**Work to be completed**
When the line containing "- ADMIN (회사 관리자) ✅" appears in the entries below, begin printing there and stop after the line containing "3. **회사별 데이터"; print each of those lines exactly and no other line.

Extracted records:
※
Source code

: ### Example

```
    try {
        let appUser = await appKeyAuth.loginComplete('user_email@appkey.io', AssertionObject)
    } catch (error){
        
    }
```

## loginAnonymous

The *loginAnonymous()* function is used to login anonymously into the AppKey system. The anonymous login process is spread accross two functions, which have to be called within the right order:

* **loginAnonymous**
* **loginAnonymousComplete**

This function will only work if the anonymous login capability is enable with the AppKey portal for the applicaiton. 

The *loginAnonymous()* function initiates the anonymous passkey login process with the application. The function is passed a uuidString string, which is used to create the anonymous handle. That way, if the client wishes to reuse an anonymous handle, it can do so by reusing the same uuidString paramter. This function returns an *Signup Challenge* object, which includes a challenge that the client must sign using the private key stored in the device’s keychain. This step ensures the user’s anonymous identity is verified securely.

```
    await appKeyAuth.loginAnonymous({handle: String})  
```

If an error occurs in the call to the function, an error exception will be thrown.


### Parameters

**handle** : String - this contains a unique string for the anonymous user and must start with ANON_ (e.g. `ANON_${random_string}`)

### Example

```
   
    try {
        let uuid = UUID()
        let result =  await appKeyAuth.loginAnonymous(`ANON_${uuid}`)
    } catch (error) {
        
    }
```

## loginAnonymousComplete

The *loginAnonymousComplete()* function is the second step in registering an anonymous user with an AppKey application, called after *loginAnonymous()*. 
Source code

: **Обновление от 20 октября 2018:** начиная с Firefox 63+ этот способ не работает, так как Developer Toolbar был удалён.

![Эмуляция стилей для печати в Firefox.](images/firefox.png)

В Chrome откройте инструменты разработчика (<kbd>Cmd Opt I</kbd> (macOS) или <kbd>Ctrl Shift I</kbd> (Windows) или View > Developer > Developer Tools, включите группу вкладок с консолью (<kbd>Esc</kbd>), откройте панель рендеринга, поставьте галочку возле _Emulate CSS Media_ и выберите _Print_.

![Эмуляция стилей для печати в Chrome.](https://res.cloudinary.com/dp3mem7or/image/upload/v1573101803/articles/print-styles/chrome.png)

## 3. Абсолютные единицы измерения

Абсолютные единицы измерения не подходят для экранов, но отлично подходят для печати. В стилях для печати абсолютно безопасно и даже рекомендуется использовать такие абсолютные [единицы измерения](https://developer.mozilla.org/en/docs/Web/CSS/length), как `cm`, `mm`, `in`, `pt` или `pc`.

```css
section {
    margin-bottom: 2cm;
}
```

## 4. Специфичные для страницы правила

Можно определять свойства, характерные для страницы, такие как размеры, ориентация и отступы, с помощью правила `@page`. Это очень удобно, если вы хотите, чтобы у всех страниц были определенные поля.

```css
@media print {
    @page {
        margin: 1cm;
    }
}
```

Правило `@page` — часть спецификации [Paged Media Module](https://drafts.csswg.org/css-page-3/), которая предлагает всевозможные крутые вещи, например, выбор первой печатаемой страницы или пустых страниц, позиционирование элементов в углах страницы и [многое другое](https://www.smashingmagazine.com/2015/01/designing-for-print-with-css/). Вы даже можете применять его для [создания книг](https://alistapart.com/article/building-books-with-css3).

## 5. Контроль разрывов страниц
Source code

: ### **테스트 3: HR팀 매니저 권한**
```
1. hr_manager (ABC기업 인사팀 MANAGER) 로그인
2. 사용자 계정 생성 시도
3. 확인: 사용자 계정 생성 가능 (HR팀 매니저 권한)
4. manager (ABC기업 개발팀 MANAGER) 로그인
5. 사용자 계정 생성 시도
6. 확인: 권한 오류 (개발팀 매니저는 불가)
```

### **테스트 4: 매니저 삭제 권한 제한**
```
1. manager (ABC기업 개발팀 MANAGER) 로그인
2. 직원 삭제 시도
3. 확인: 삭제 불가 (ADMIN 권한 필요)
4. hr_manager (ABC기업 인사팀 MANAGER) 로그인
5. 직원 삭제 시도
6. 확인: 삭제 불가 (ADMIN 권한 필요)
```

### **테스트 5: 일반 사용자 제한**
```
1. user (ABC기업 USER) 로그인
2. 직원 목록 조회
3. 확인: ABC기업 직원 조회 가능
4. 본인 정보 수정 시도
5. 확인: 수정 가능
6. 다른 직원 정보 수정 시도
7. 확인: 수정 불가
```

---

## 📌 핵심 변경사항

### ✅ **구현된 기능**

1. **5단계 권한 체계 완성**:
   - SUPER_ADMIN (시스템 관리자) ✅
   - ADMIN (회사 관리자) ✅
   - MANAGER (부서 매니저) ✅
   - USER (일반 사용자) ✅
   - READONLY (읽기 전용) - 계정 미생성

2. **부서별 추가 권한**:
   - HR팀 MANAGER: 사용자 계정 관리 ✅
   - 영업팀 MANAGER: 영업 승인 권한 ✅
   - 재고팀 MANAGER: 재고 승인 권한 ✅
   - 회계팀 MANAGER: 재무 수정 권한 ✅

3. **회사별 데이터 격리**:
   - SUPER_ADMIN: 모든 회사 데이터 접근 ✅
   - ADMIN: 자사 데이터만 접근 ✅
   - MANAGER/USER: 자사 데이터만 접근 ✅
※
**Your solution**
   - ADMIN (회사 관리자) ✅
   - MANAGER (부서 매니저) ✅
   - USER (일반 사용자) ✅
   - READONLY (읽기 전용) - 계정 미생성

2. **부서별 추가 권한**:
   - HR팀 MANAGER: 사용자 계정 관리 ✅
   - 영업팀 MANAGER: 영업 승인 권한 ✅
   - 재고팀 MANAGER: 재고 승인 권한 ✅
   - 회계팀 MANAGER: 재무 수정 권한 ✅

3. **회사별 데이터 격리**:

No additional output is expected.